Ausgewählter Textauszug:
╔══
Dieses erprobte Paranoia-Muster ist wieder sichtbar: »NPD-Erwin«, der »Netznazi« aus Nürnberg, steht im deutschen Mediendorf gerade am Pranger. Weil er im neuesten sozialen Netzwerk des Bösen gehetzt hat. Das heißt VK.com und Kommissar Schlapphut ermittelt bereits vor Ort: Bayerns Verfassungsschutz beobachtet im russischen Facebook-Klon VK.com deutsche Bösmenschen.




Die sollen dorthin geflüchtet sein und bauen – angeblich im Windschatten des Kremls – ungestört ein Paradies für schamlose Hetzer auf.
╚══
Zu prüfende Datensätze:
╔══
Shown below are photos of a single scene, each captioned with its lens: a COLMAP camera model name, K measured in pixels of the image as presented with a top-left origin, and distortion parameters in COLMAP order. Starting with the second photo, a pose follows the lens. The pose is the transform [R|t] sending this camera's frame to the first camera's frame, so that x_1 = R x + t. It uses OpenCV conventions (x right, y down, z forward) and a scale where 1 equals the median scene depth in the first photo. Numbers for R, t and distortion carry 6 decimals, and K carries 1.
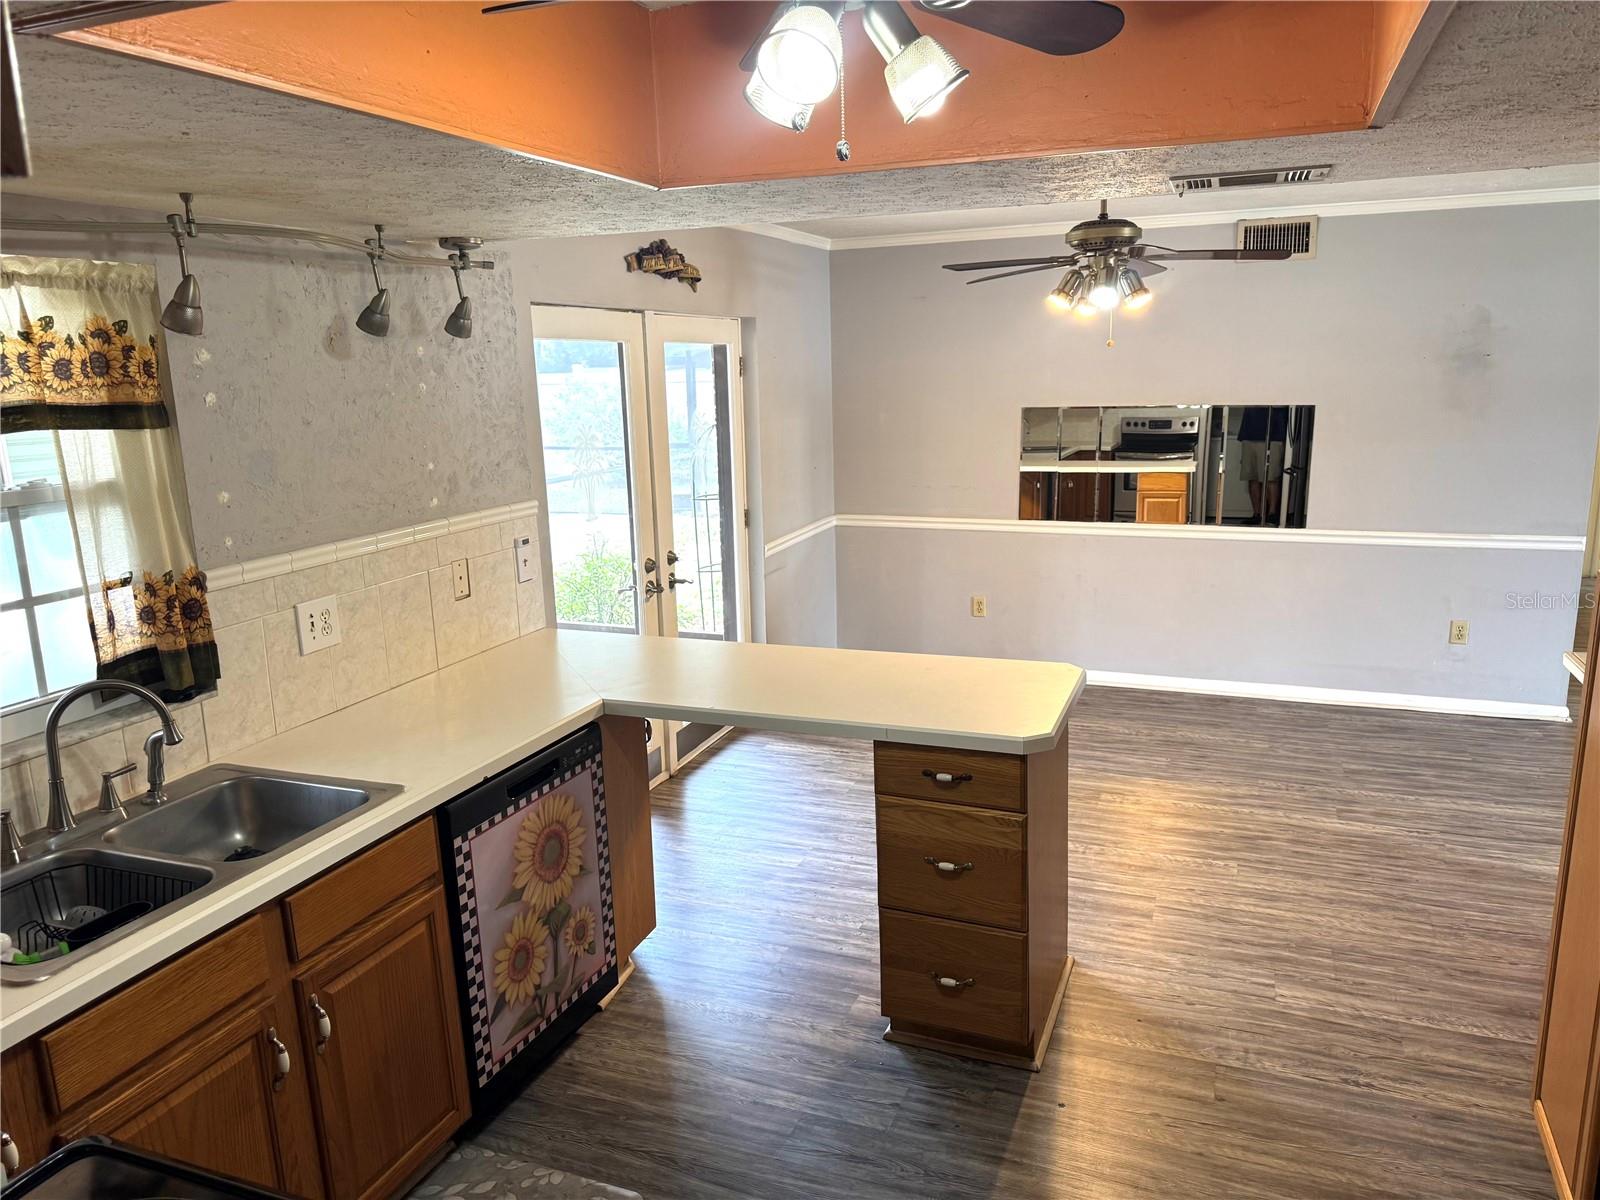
lens RADIAL K [[1125.9, 0, 814.5], [0, 1125.9, 601.2], [0, 0, 1]] dist [0.073015, -0.092474]
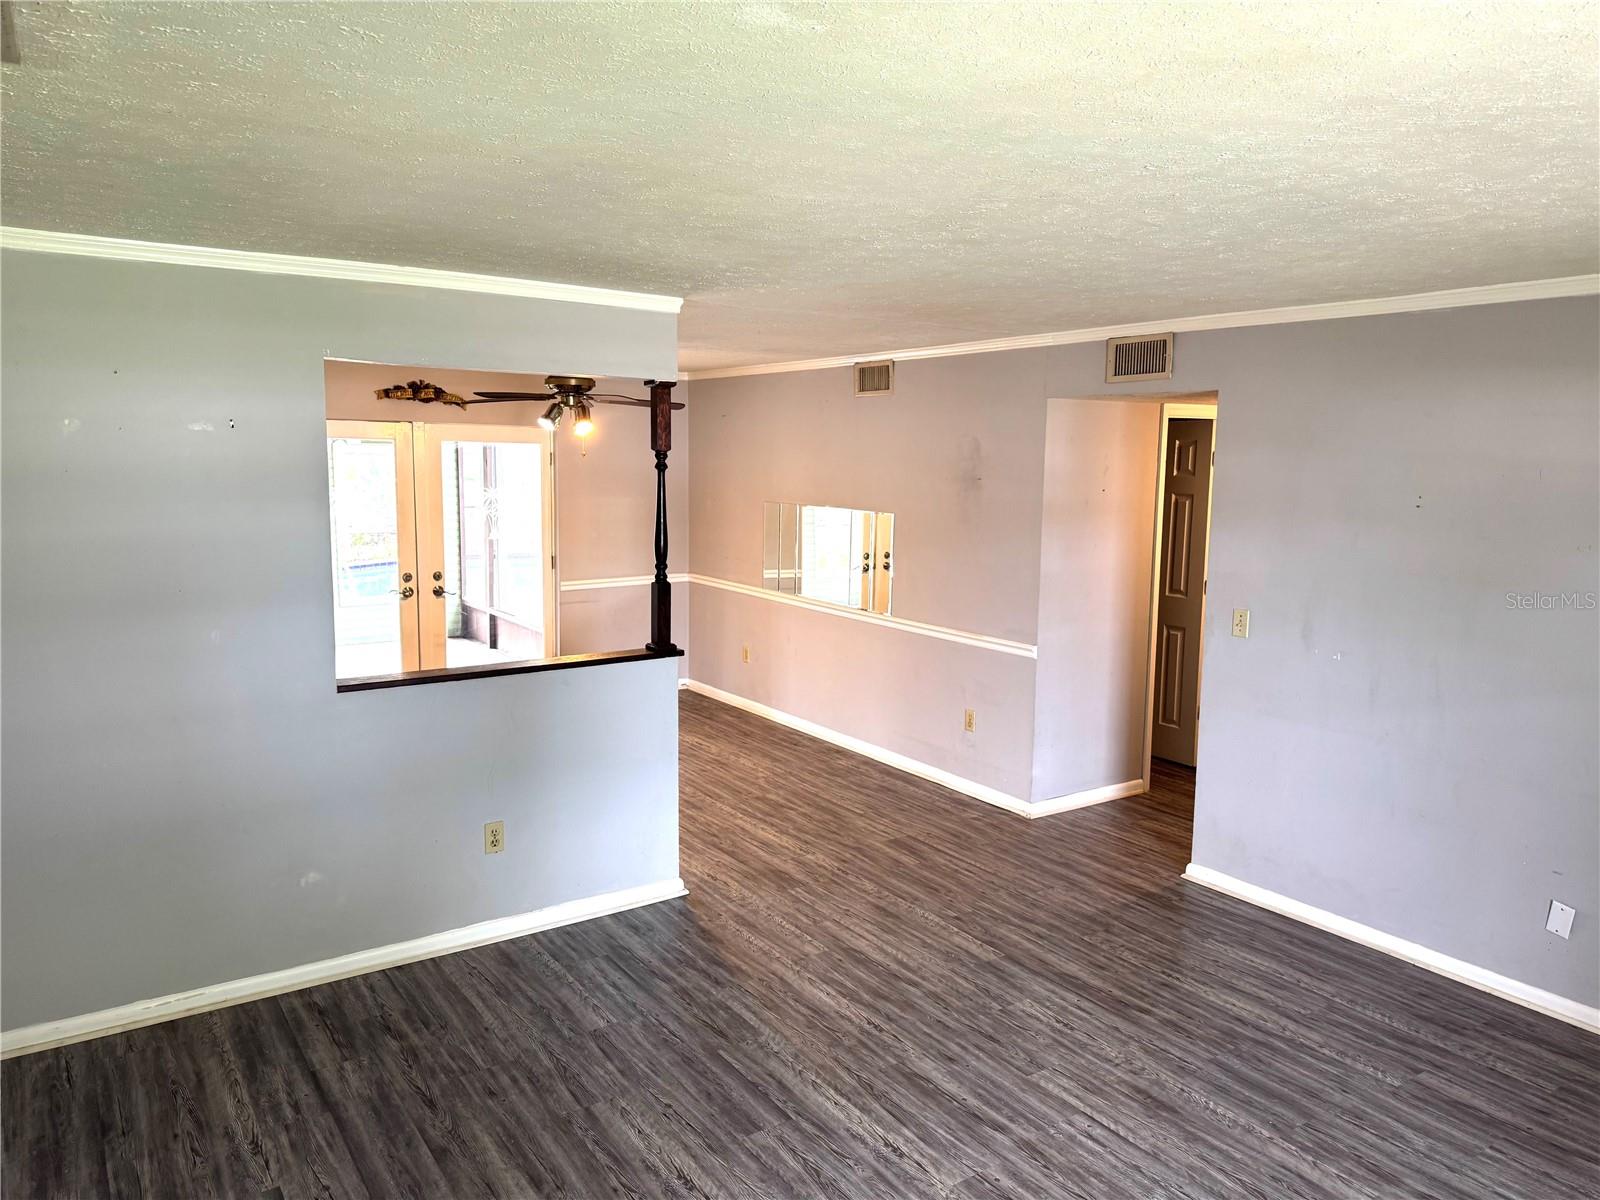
lens RADIAL K [[1125.9, 0, 820.3], [0, 1125.9, 602.8], [0, 0, 1]] dist [0.073015, -0.092474]
pose [[0.829582, 0.111114, -0.547218, 1.924470], [-0.151173, 0.988095, -0.028542, -0.061112], [0.537532, 0.106402, 0.836503, -0.043025]]
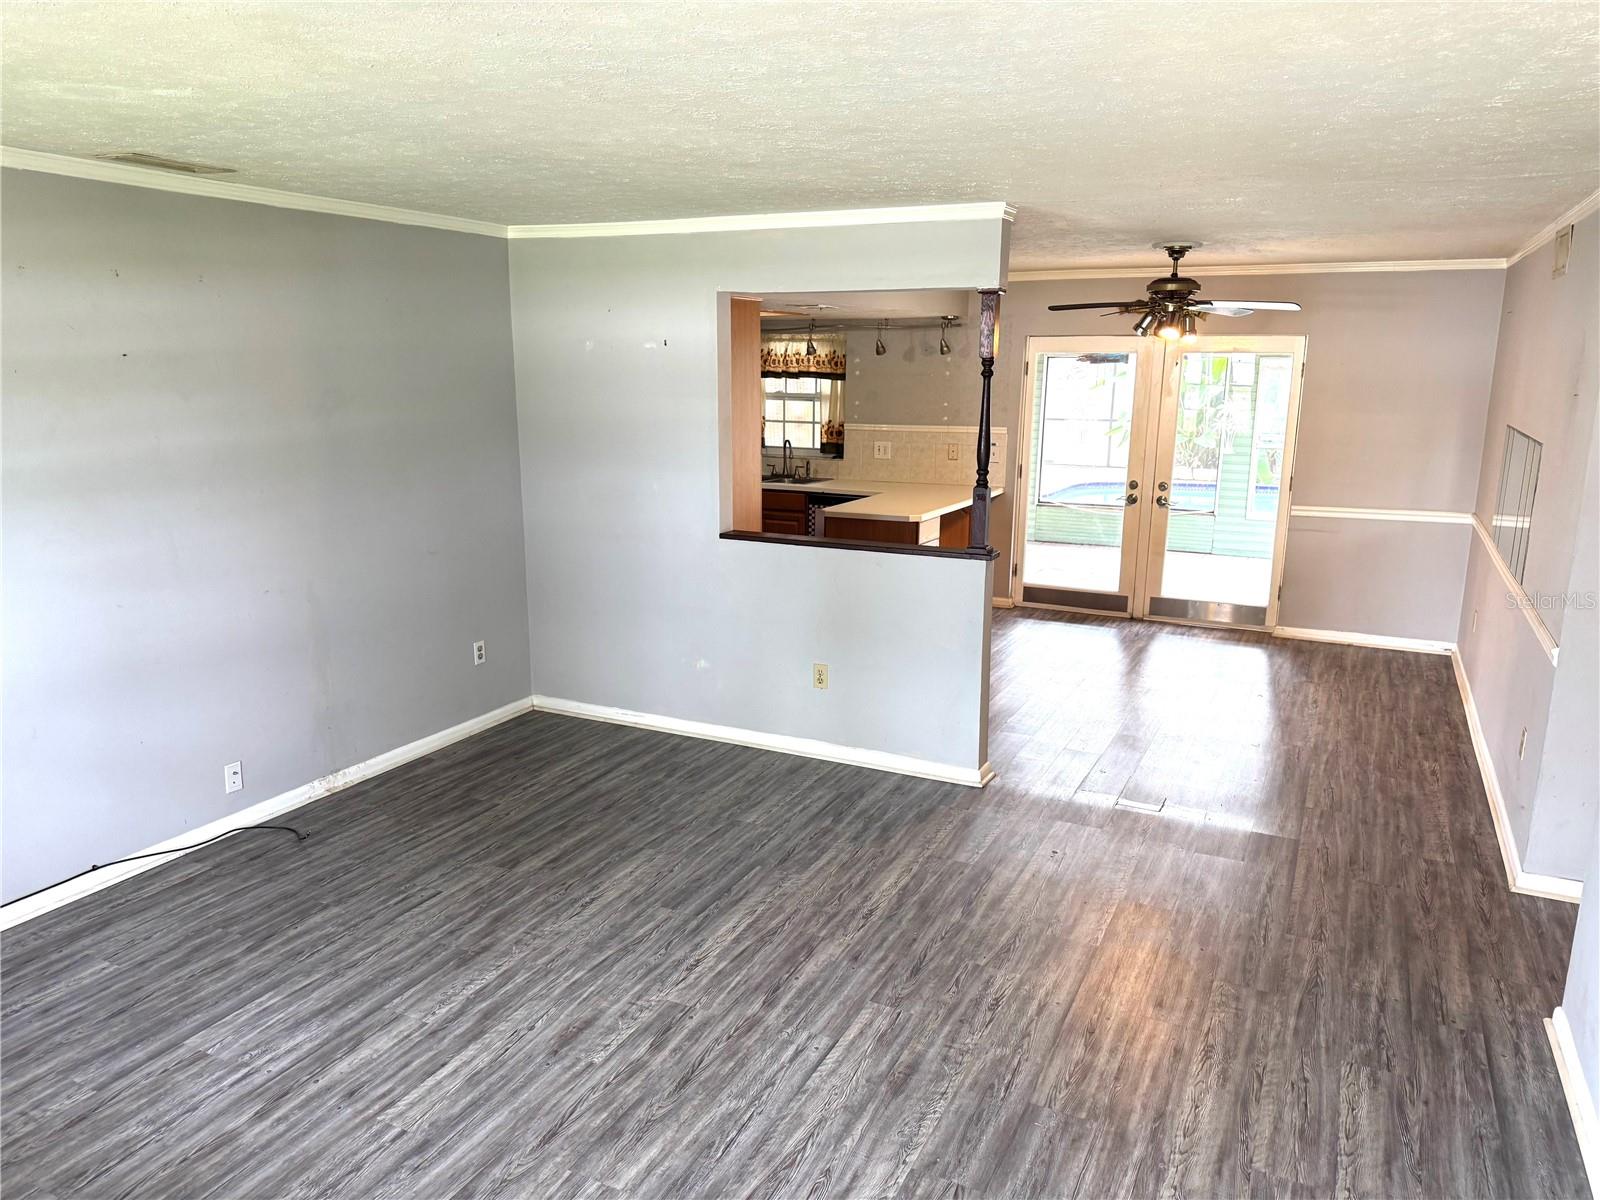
lens RADIAL K [[1125.9, 0, 801.5], [0, 1125.9, 608.9], [0, 0, 1]] dist [0.073015, -0.092474]
pose [[-0.086214, 0.238840, -0.967224, 2.510523], [-0.213246, 0.943915, 0.252092, -0.282765], [0.973187, 0.227991, -0.030447, 0.953848]]
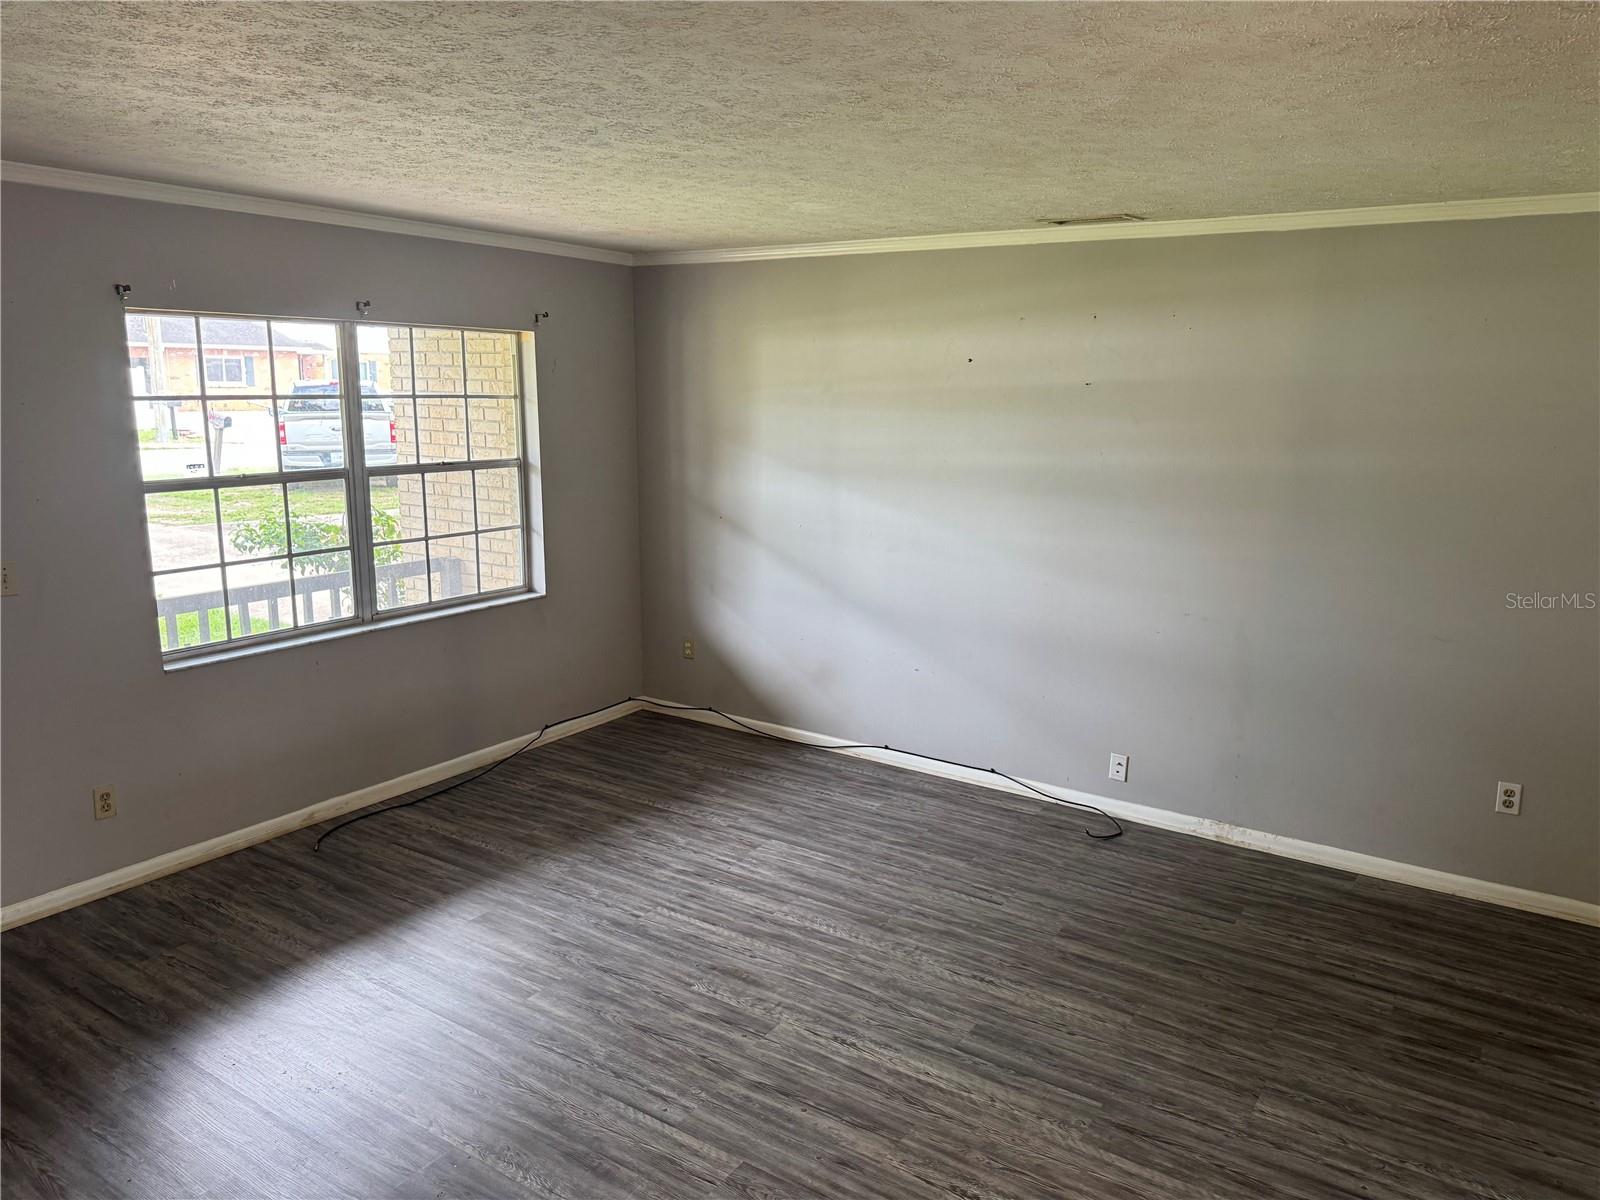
lens RADIAL K [[1125.9, 0, 788.5], [0, 1125.9, 617.5], [0, 0, 1]] dist [0.073015, -0.092474]
pose [[-0.974163, -0.036891, 0.222813, 1.305227], [0.056169, 0.915995, 0.397238, -0.410315], [-0.218750, 0.399490, -0.890256, 1.696949]]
╚══
Arbeitsauftrag: Schreibe den Textauszug ab den Worten „Dieses erprobte Paranoia-Muster“ bis einschließlich „schamlose Hetzer auf.“ neu und ersetze dabei jedes „VK.com“ durch „Telegram“. Die Datensätze haben mit dem Textauszug nichts zu tun.

Übungsergebnis:
Dieses erprobte Paranoia-Muster ist wieder sichtbar: »NPD-Erwin«, der »Netznazi« aus Nürnberg, steht im deutschen Mediendorf gerade am Pranger. Weil er im neuesten sozialen Netzwerk des Bösen gehetzt hat. Das heißt Telegram und Kommissar Schlapphut ermittelt bereits vor Ort: Bayerns Verfassungsschutz beobachtet im russischen Facebook-Klon Telegram deutsche Bösmenschen.




Die sollen dorthin geflüchtet sein und bauen – angeblich im Windschatten des Kremls – ungestört ein Paradies für schamlose Hetzer auf.